_What you are asked to do_:
Report each line from the records where the string "public" turns up.

_Data provided_:
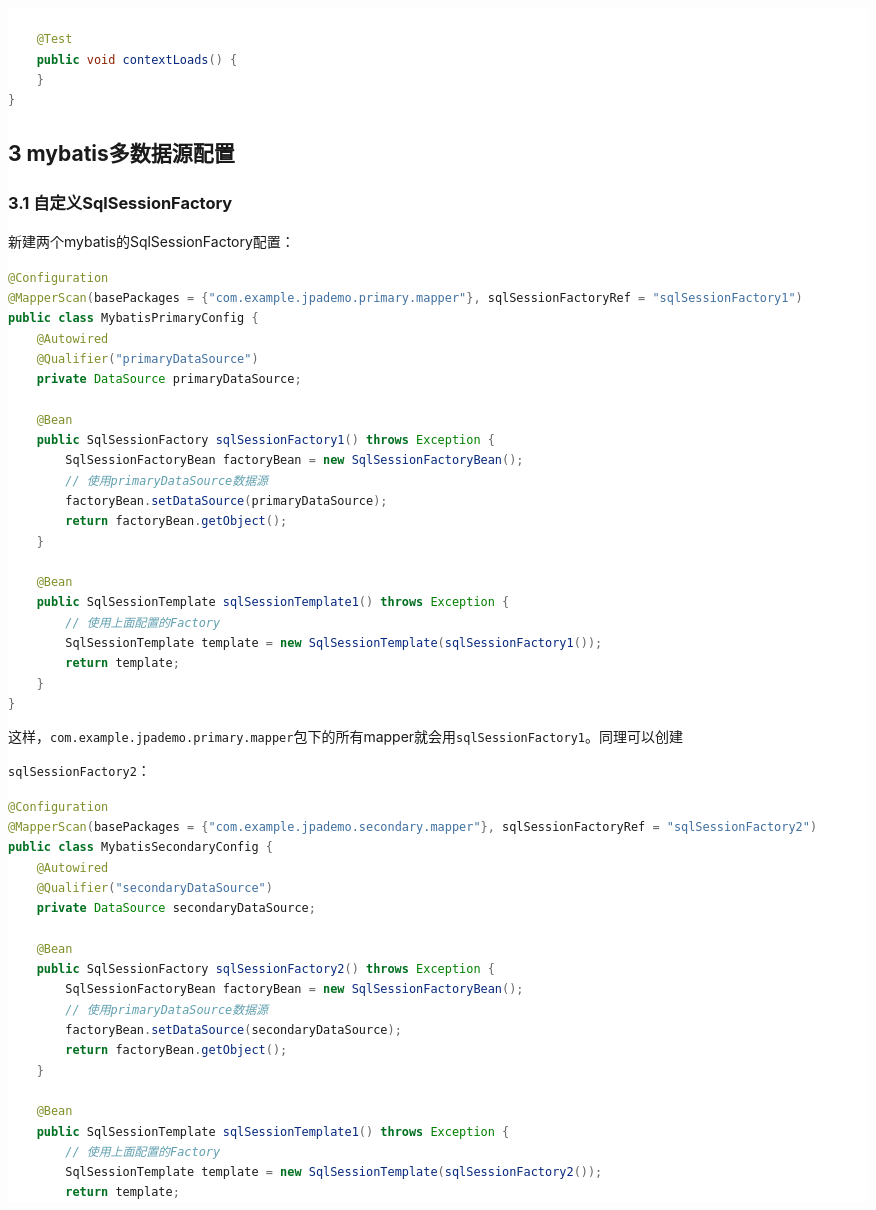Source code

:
 ```java

    @Test
    public void contextLoads() {
    }
}
```

## 3 mybatis多数据源配置

### 3.1 自定义SqlSessionFactory

新建两个mybatis的SqlSessionFactory配置：

```java
@Configuration
@MapperScan(basePackages = {"com.example.jpademo.primary.mapper"}, sqlSessionFactoryRef = "sqlSessionFactory1")
public class MybatisPrimaryConfig {
    @Autowired
    @Qualifier("primaryDataSource")
    private DataSource primaryDataSource;

    @Bean
    public SqlSessionFactory sqlSessionFactory1() throws Exception {
        SqlSessionFactoryBean factoryBean = new SqlSessionFactoryBean();
        // 使用primaryDataSource数据源
        factoryBean.setDataSource(primaryDataSource);
        return factoryBean.getObject();
    }

    @Bean
    public SqlSessionTemplate sqlSessionTemplate1() throws Exception {
        // 使用上面配置的Factory
        SqlSessionTemplate template = new SqlSessionTemplate(sqlSessionFactory1());
        return template;
    }
}
```

这样，`com.example.jpademo.primary.mapper`包下的所有mapper就会用`sqlSessionFactory1`。同理可以创建

`sqlSessionFactory2`：

```java
@Configuration
@MapperScan(basePackages = {"com.example.jpademo.secondary.mapper"}, sqlSessionFactoryRef = "sqlSessionFactory2")
public class MybatisSecondaryConfig {
    @Autowired
    @Qualifier("secondaryDataSource")
    private DataSource secondaryDataSource;

    @Bean
    public SqlSessionFactory sqlSessionFactory2() throws Exception {
        SqlSessionFactoryBean factoryBean = new SqlSessionFactoryBean();
        // 使用primaryDataSource数据源
        factoryBean.setDataSource(secondaryDataSource);
        return factoryBean.getObject();
    }

    @Bean
    public SqlSessionTemplate sqlSessionTemplate1() throws Exception {
        // 使用上面配置的Factory
        SqlSessionTemplate template = new SqlSessionTemplate(sqlSessionFactory2());
        return template;
```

_Task answer_:
    public void contextLoads() {
public class MybatisPrimaryConfig {
    public SqlSessionFactory sqlSessionFactory1() throws Exception {
    public SqlSessionTemplate sqlSessionTemplate1() throws Exception {
public class MybatisSecondaryConfig {
    public SqlSessionFactory sqlSessionFactory2() throws Exception {
    public SqlSessionTemplate sqlSessionTemplate1() throws Exception {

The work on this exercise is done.